RE: [Dri-devel] The next round of texture memory management...

Jeff Hartmann Sun, 19 Jan 2003 22:10:23 -0800

>
> The potential problem is there are somethings that can't be tracked by a
> simple "age."  The one thing I can think of is back-buffers.  An
> application might have several buffer-swap operations that are blocked
> waiting for a certain vertical blank number.  There could be other
> rendering operations that are sent after the buffer-swap that will
> complete BEFORE the blit for the buffer-swap is queued.  I can't see a
> reasonable way to assign an age to those back-buffers.
>
> Since this is the only case I can think of, there may be a different way
> to handle it.


        Well then it looks like storing the type of memory is important and
something we need to look at I guess.

>
> > 2. We consider the block or group of blocks as an entire
> "unit", everything
> > is done on units, not individual pieces of the blocks.  That
> prevents people
> > swapping out the first page of a group of textures and someone having to
> > wait for just that block to come back.
>
> I believe that the block should be unit used.  If each block has a group
> ID (the IDs that you talk about below) and a sequence number, we can do
> some very nice optimizations.  Imagine a case where we have two textures
> that use 51% of the available texture space.  Performance would DIE if
> we had to bring in the entire texture every single time.  We can do a
> little optimization and only bring in 2% of texture memory each time
> instead of 102%.

        Just a slight comment here, if the memory has actually made it out of the
agp aperture no matter how big the page is the cost of getting it back is
the same.  Course I really like the idea of storing sequence numbers though,
gives room for lots of flexibility.  And for situations where we haven't
fully made it out of the agp aperture, the cost of the blit is much smaller.
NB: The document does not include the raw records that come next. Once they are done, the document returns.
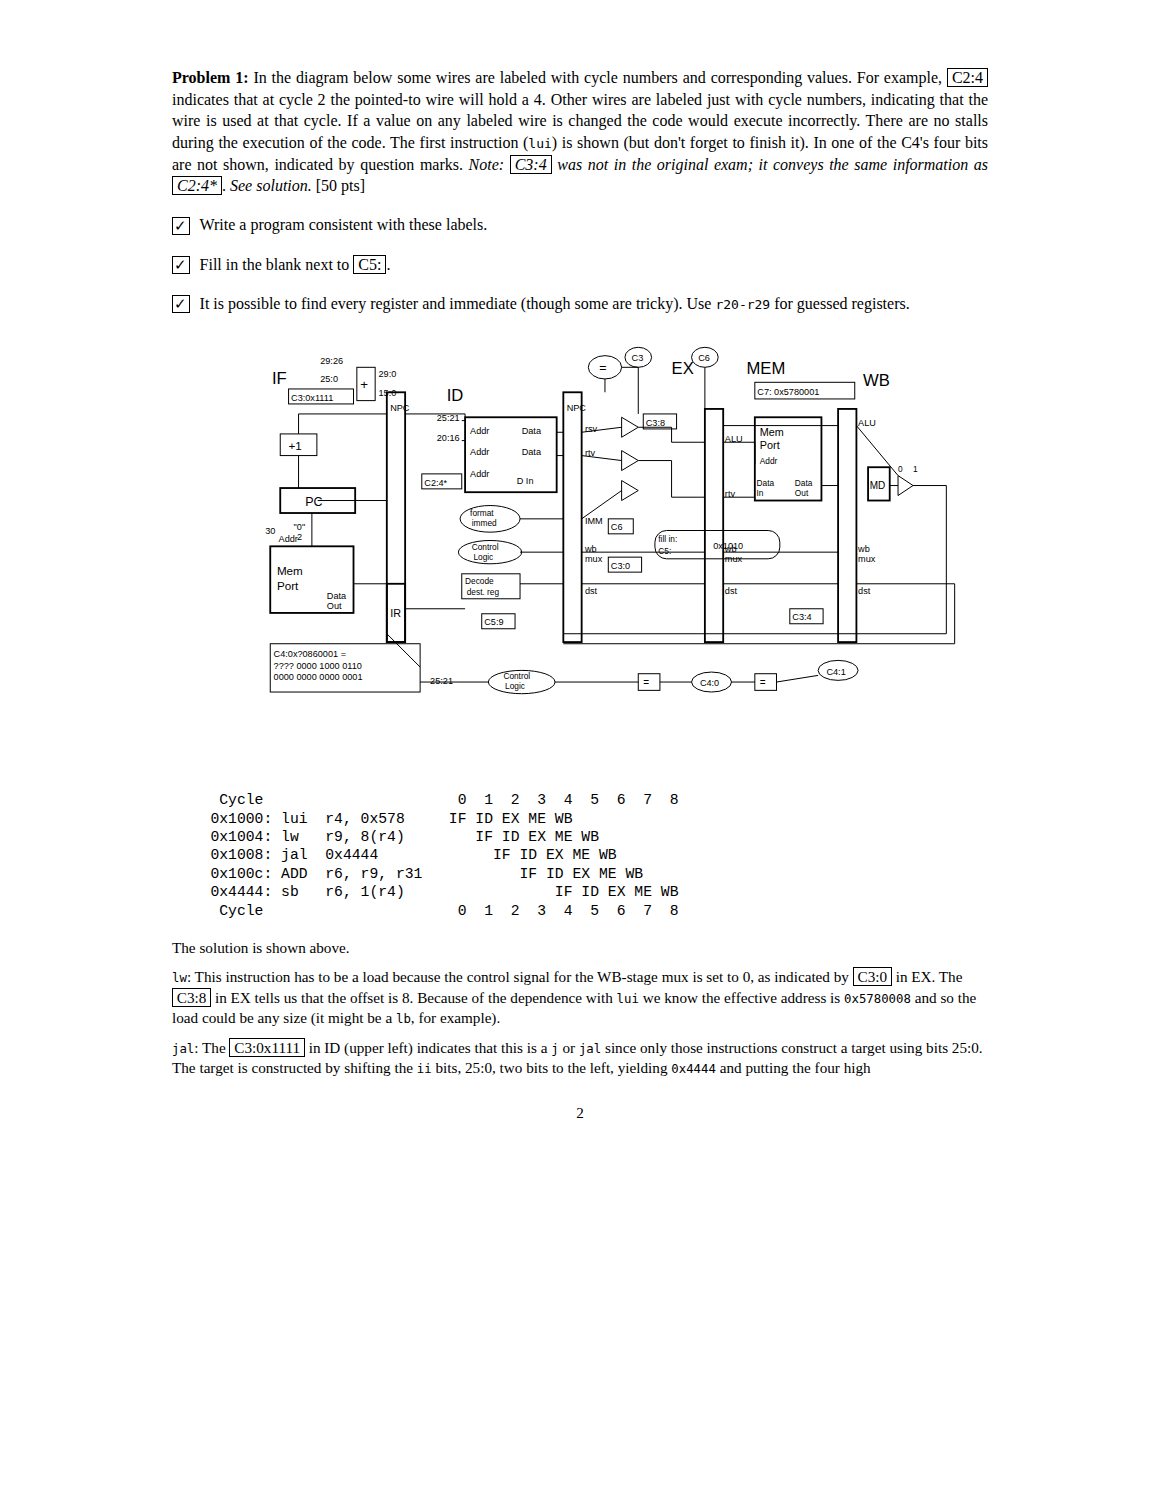Problem 1: In the diagram below some wires are labeled with cycle numbers and corresponding values. For example, C2:4 indicates that at cycle 2 the pointed-to wire will hold a 4. Other wires are labeled just with cycle numbers, indicating that the wire is used at that cycle. If a value on any labeled wire is changed the code would execute incorrectly. There are no stalls during the execution of the code. The first instruction (lui) is shown (but don't forget to finish it). In one of the C4's four bits are not shown, indicated by question marks. Note: C3:4 was not in the original exam; it conveys the same information as C2:4*. See solution. [50 pts]
Write a program consistent with these labels.
Fill in the blank next to C5:.
It is possible to find every register and immediate (though some are tricky). Use r20-r29 for guessed registers.
Five-stage MIPS pipeline datapath diagram with cycle/value wire labels Diagram of a classic five-stage pipeline (IF, ID, EX, MEM, WB) showing PC, memory port, instruction register, register file, ALU, data memory port, MD register, and muxes. Wires are annotated with labels such as C3:0x1111, C2:4*, C4:0x?0860001, C3:8, C3:0, C3:4, C4:0, C4:1, C5:9, C6, C7:0x5780001, and a fill-in box labeled C5 with value 0x1010. IF ID EX MEM WB PC +1 Mem Port Addr Data Out 30 "0" 2 + 29:26 25:0 29:0 15:0 C3:0x1111 NPC IR Addr Data Addr Data Addr D In 25:21 20:16 C2:4* format immed Control Logic Decode dest. reg C5:9 NPC rsv rtv IMM wb mux dst = C3 C6 C3:8 C6 C3:0 ALU rtv wb mux dst fill in: C5: 0x1010 Mem Port Addr Data In Data Out C7: 0x5780001 ALU wb mux dst MD 0 1 C3:4 C4:0x?0860001 = ???? 0000 1000 0110 0000 0000 0000 0001 25:21 Control Logic = = C4:0 C4:1
 Cycle                      0  1  2  3  4  5  6  7  8
0x1000: lui  r4, 0x578     IF ID EX ME WB
0x1004: lw   r9, 8(r4)        IF ID EX ME WB
0x1008: jal  0x4444             IF ID EX ME WB
0x100c: ADD  r6, r9, r31           IF ID EX ME WB
0x4444: sb   r6, 1(r4)                 IF ID EX ME WB
 Cycle                      0  1  2  3  4  5  6  7  8
The solution is shown above.
lw: This instruction has to be a load because the control signal for the WB-stage mux is set to 0, as indicated by C3:0 in EX. The C3:8 in EX tells us that the offset is 8. Because of the dependence with lui we know the effective address is 0x5780008 and so the load could be any size (it might be a lb, for example).
jal: The C3:0x1111 in ID (upper left) indicates that this is a j or jal since only those instructions construct a target using bits 25:0. The target is constructed by shifting the ii bits, 25:0, two bits to the left, yielding 0x4444 and putting the four high
2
> As we get a bit father along we'll need to decide exactly what
> information we want to store with each block to help make swap-out
> decisions.
>
> We could let each process make that descision.  With each block it
> stores three values.  The first value is the cost of restoring a block.
>   The second is the normalized probability that the block will be needed
> during the current frame, and the third is the probability that will be
> needed in the next frame.  Values of zero for the probability mean "I
> don't know."  The cost value could probably be inferred from the status
> bits and the fullness value.
>
> With these values it becomes pretty simple for the kernel to select
> candidate blocks to reclaim.

        Just a small clarification here, the decision should be done in user space,
you tell the kernel to swap such and such block out.  The kernel has no
brains when it comes to memory managing decisions.  The reasons for this are
two fold, kernel code tends to not change as easily as user space code, and
the whole initial reason of not wanting to do too much complex stuff in the
kernel.

> I don't think having a clean-up thread will be very helpful.  When there
> is activity happening, it will likely be happening at a very high rate.
>   I think that the thread would either sleep all the time (with nothing
> to do) or be continuously woken up on-demand.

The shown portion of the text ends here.